Wilbur Rogan, whose fastball was so good he was called “Bullet,” is one of several Kansas City Monarch baseball players whose exploits will be told here Tuesday evening.
Phil Dixon, who has written nine books about black players in baseball, will talk about Rogan and others at the spring meeting of the Allen County Historical Society at 7 p.m. at the Funston Meeting Hall, 203 N. Jefferson Ave. The event is free and open to the public.
“Rogan was one of three Monarchs elected to the Baseball Hall of Fame,” Dixon, 57, told the Register. Others were Jose Mendez, a Cuban, and J.L. Wilkinson, the team’s owner.
The Monarchs were a prominent member of the Negro League before Major League Baseball was integrated on April 15, 1947, when Jackie Robinson played his first game with the Brooklyn Dodgers.
Dixon’s stories will be about the Monarchs, including when they played exhibitions in Iola, as well as local players and teams his research has uncovered.
Rogan’s story is one of more than just baseball, Dixon said, which he learned when he interviewed an aging Ernest Maun, a New York Giants pitcher the Iola club enlisted to hurl against the highly regarded Monarchs.
“Rogan got so upset with the umpire, that he hit him,” Dixon said, and then quickly departed the diamond in Riverside Park by scaling the center field fence and racing away in a car. The game was played in October 1922.

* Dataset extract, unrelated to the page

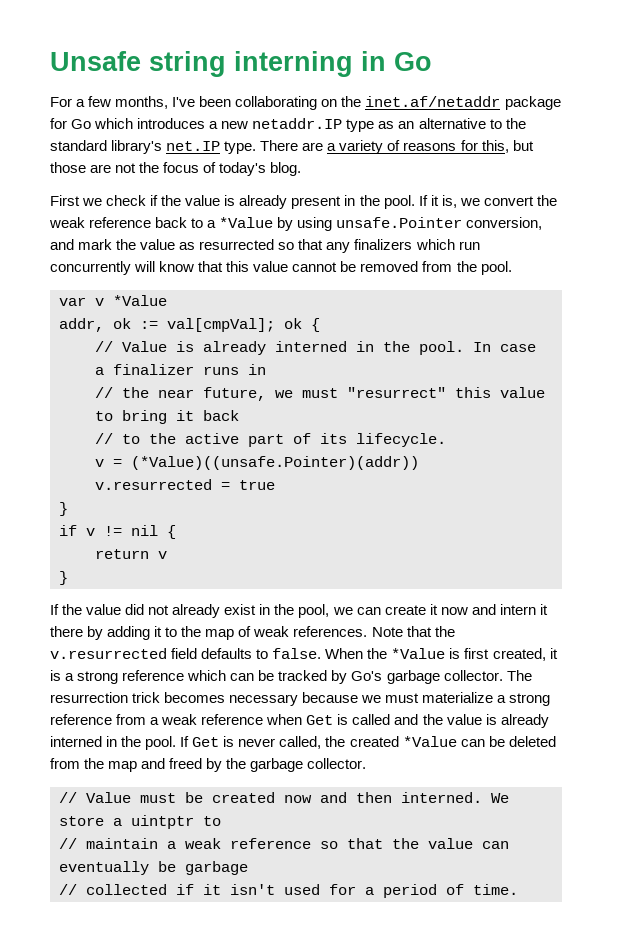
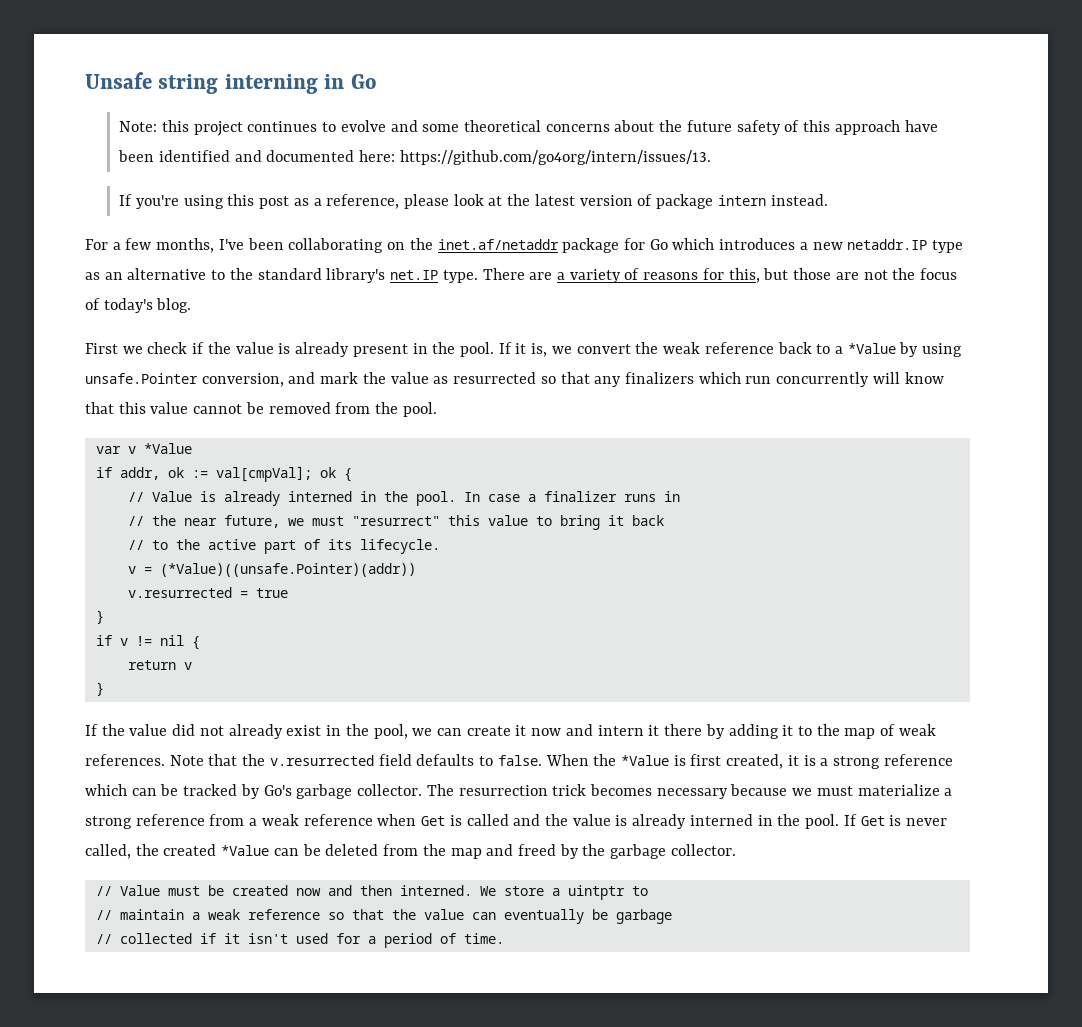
(432, 61) none -> [119,120,938,136] [118,150,711,165] [119,194,828,209] // Note: this project continues to evolve and some theoretical concerns about the future safety of this approach have been identified and documented here: https://github.com/go4org/intern/issues/13. // If you're using this post as a reference, please look at the latest version of package intern instead.
(167, 300) none -> [95,467,112,478] if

“You can imagine that a riot about happened,” Dixon said, with a black player slugging a white umpire. “Maun told me the umpire was cheating on Rogan.”
Dixon will also touch on The Go Devils, a black team of considerable fame in Iola, the Red Six, another team of black Iola players in 1922-23, and George Sweatt, Humboldt product who excelled in baseball and other sports including collegiately at what today is Pittsburg State University.

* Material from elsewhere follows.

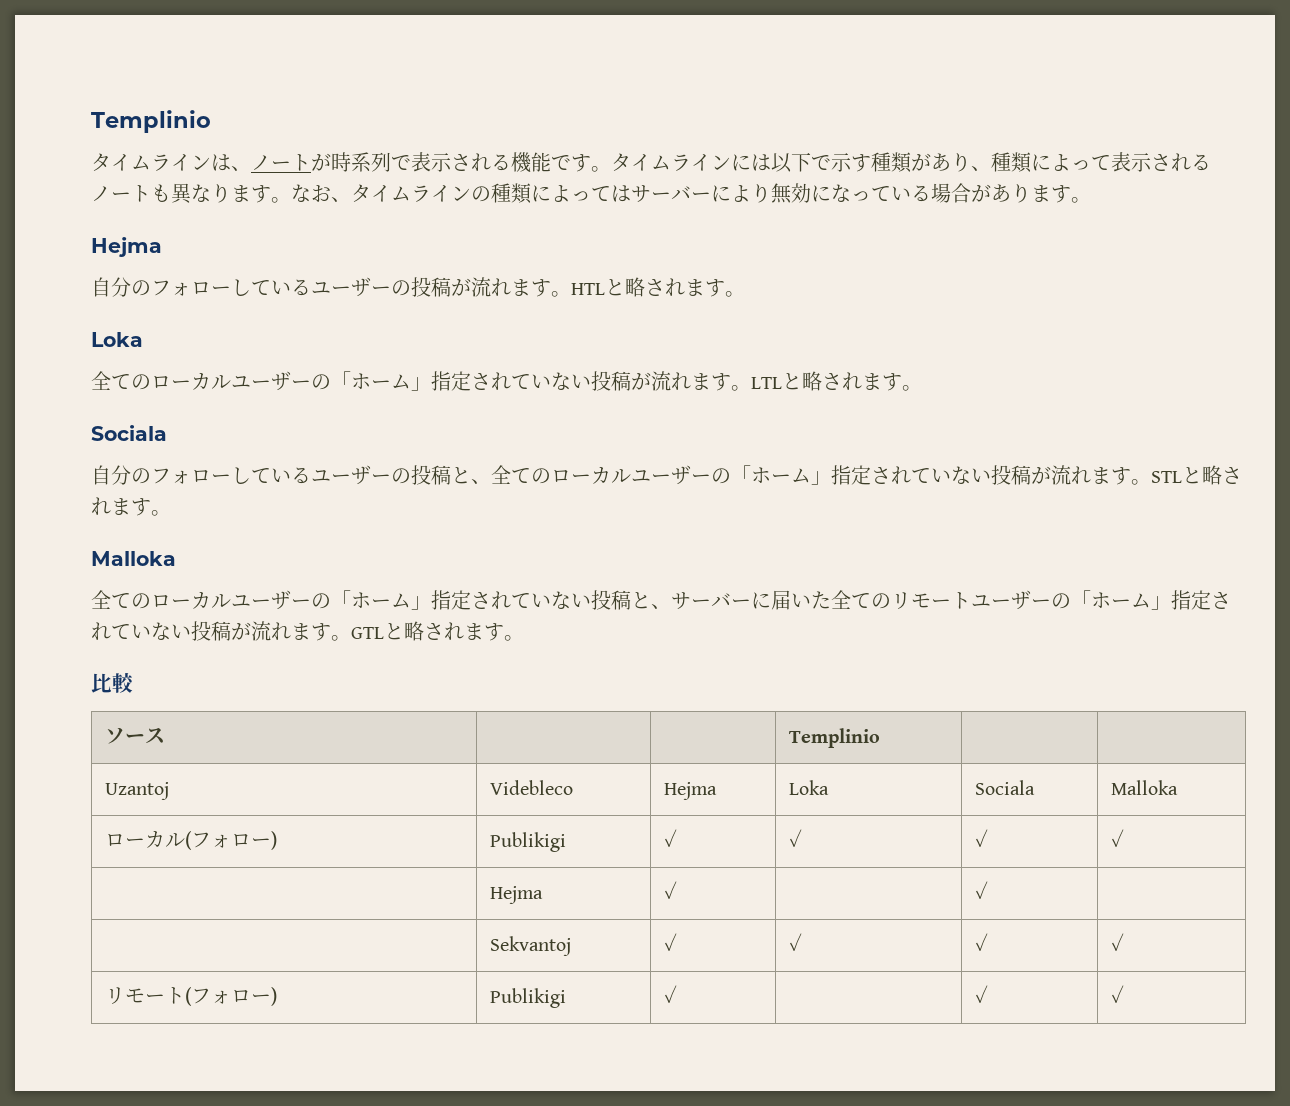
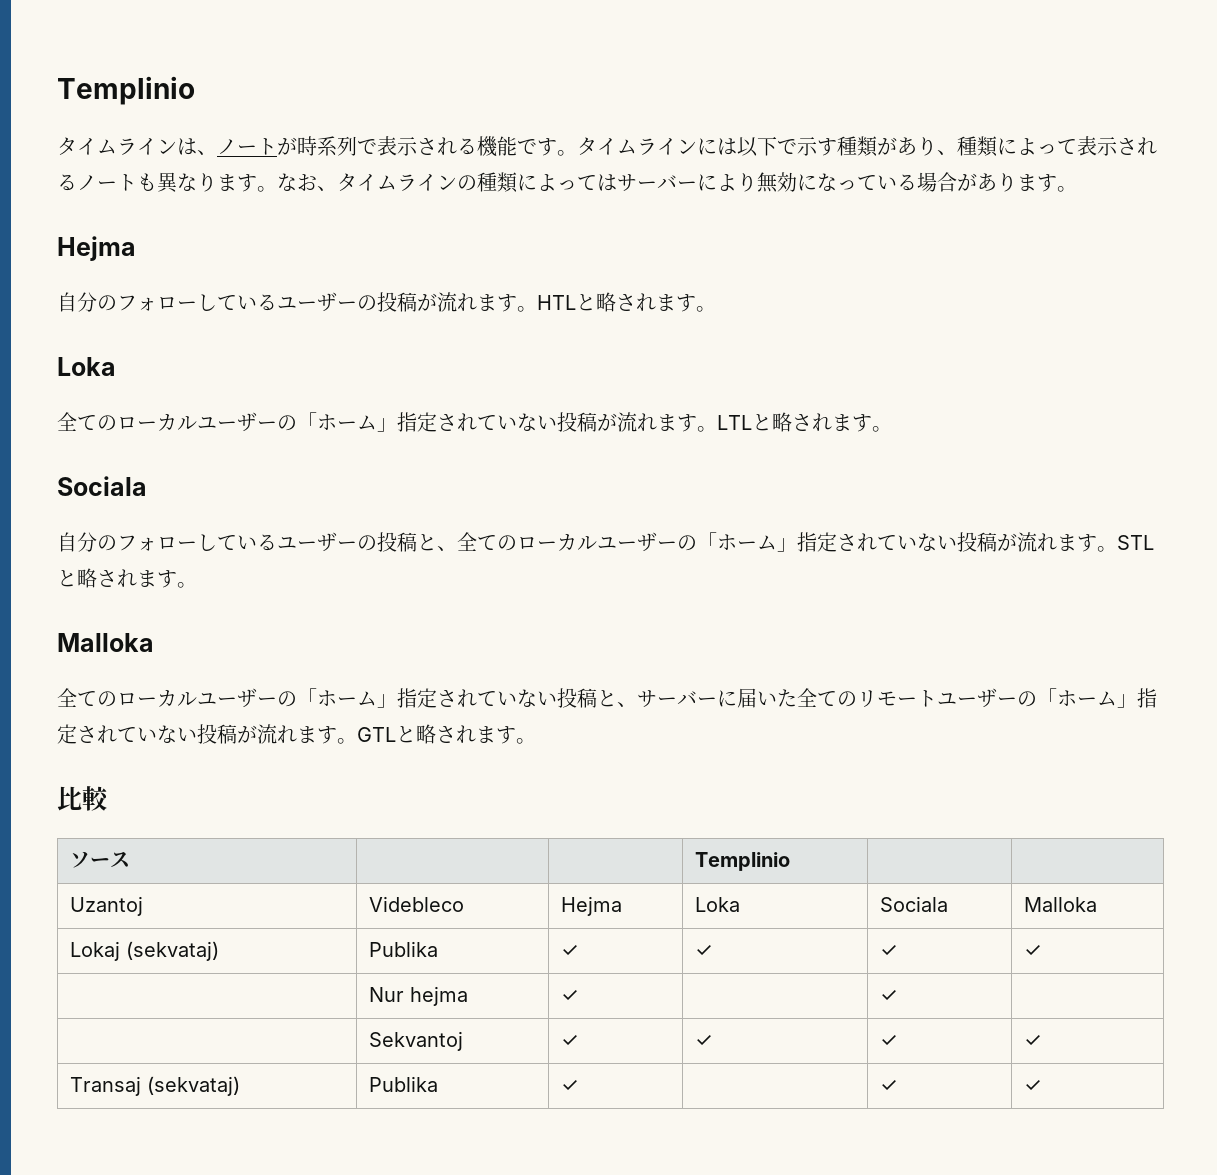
[105,830,278,850] [490,832,567,852] ローカル(フォロー) | Publikigi -> [70,941,220,961] [369,941,439,957] Lokaj (sekvataj) | Publika
[490,886,544,904] Hejma -> [369,986,469,1006] Nur hejma
[105,987,278,1006] [490,988,567,1008] リモート(フォロー) | Publikigi -> [70,1076,241,1096] [369,1076,439,1092] Transaj (sekvataj) | Publika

“I interviewed George in the early 1980s,” Dixon said.
 Sweatt died July 19,1983, at age 89. He played in the Negro League World Series two times each with the Monarchs and the American Giants. A baseball field in Humboldt is named for Sweatt, which puts him in good company. Another field there is named for Walter Johnson, the Hall of Fame pitcher born north of Humboldt.
Dixon often speaks in Kansas and Missouri towns, with his wealth of information from interviews and research revealing stories that sometimes have escaped local notice.

DIXON GREW up in Kansas City, Kan., born when his father was 49 and mother 44, which gave him access to stories about players younger parents wouldn’t have been familiar with.
One of his neighbors was Eddie Dwight, who broke into professional baseball with the Indianapolis ABCs in 1925 and played his last game with the Monarchs in 1937. Stories Dwight showered on young Dixon stroked his interest in baseball.
He collected baseball cards in the 1960s and has had a long love affair with the game, having worked in public relations for the Kansas City Royals “during the Bo Jackson era, 1987-90.”
Coaching baseball also has been a big part of his life the past 35 years.
When Dixon isn’t researching and writing about baseball and other sports — he currently is working on his first boxing book — he works in security.